Figure 2 – Distribution Costs- Monthly (600kwh monthly)

The distribution graph shows similar increases in the monthly costs. However, they vary dramatically in magnitude between the urban (EPCOR and ENMAX) and rural (Fortis and ATCO). Overall, all four utilities have at least a doubled delivery costs per month from 2004 to 2018.

I took a closer look at my energy charge. 

The cost of electricity in August was 6.8 cents per kWh. I am “protected” by a Government directed price cap wherein the rate otherwise would have been 8.8 cents. By comparison, the gas price was just under 2 cents per gigajoule, about the same as it was twenty years ago. Gas prices are set competitively across North America and remain depressed due to a chronic over-supply.

I decided to check my retail options. 

The Utility Consumer Advocate (UCA) website lists 32 electricity retailers in Alberta. That sounded promising. So, I did a competitive retail search with no conditions. I got 188 different combinations of plan types, terms, sources, and retailers for the supply of my energy. Most of them offered the same price, or a little less, as my current protected rate.

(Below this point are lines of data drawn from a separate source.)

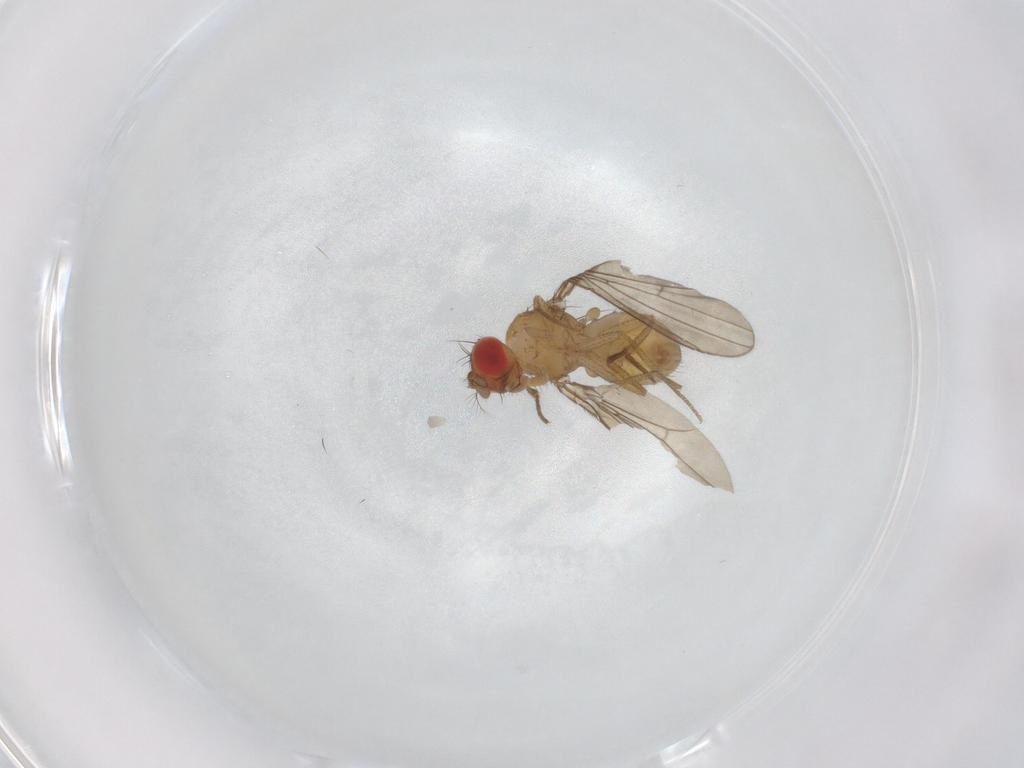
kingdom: Animalia
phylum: Arthropoda
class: Insecta
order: Diptera
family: Drosophilidae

I decided to see what was available for a five year term. I got only five responses from four different suppliers. Three of them are also the primary Alberta distributors: ATCO; EPCOR; and ENMAX. There was only one independent, Link Energy. It had a five year rate that was lower than the other three. The other 25 plus retailers didn’t offer five year deals. 

In summary, three features of Alberta’s electricity market stand out:

  • Regulated delivery services are sheltered from competitive alternatives or effective intervention by consumers. Those charges are a significant multiple of the cost of the energy.
  • The Regulated Rate Option (RRO) energy rate is capped to June 2021 and is shielded against “market prices” by some $10 million per month in taxpayer subsidies;
  • There is only one independent retailer that is willing to provide a five year fixed rate among 30 plus competitors. 

Back in 1960 the array of public utilities included transportation (railways, airlines, marine ports); communications (telecom, radio, television); energy (electricity, natural gas); and postal services. Since then, competitive alternatives have been created for the delivery of these monopoly services. Even the wires that supported the telecom monopolies have been circumvented through new wireless technologies. Innovative market mechanisms such as Bandwidth Auctions for delivery of competitive products and services on the airwaves have helped drive down costs.

We need a new textbook for 2020 – one that takes chapters from the effective de-regulation of communications and transportation. In those sectors, policies have enabled disruptive technologies to transform markets and drive down costs. Electricity users should similarly be allowed to benefit from innovations such as distributed generation and roof-top solar.

The moral from perusing my mail is that competitive markets are working within previously regulated public utility service areas like the post office. A competitive market place for electricity is something Alberta should try.

About the Writer:

Sheldon Fulton is a consultant in the energy sector specializing in the design and implementation of markets with specific experience in Alberta and Ontario. Mr. Fulton has appeared as an expert witness during many regulatory hearings. He is a past Executive Director of the Industrial Power Consumers Association of Alberta (IPCAA) and the President of Forte Business Solutions Ltd. (Forte). Forte provides consulting services to the energy and agricultural markets on economic and market issues.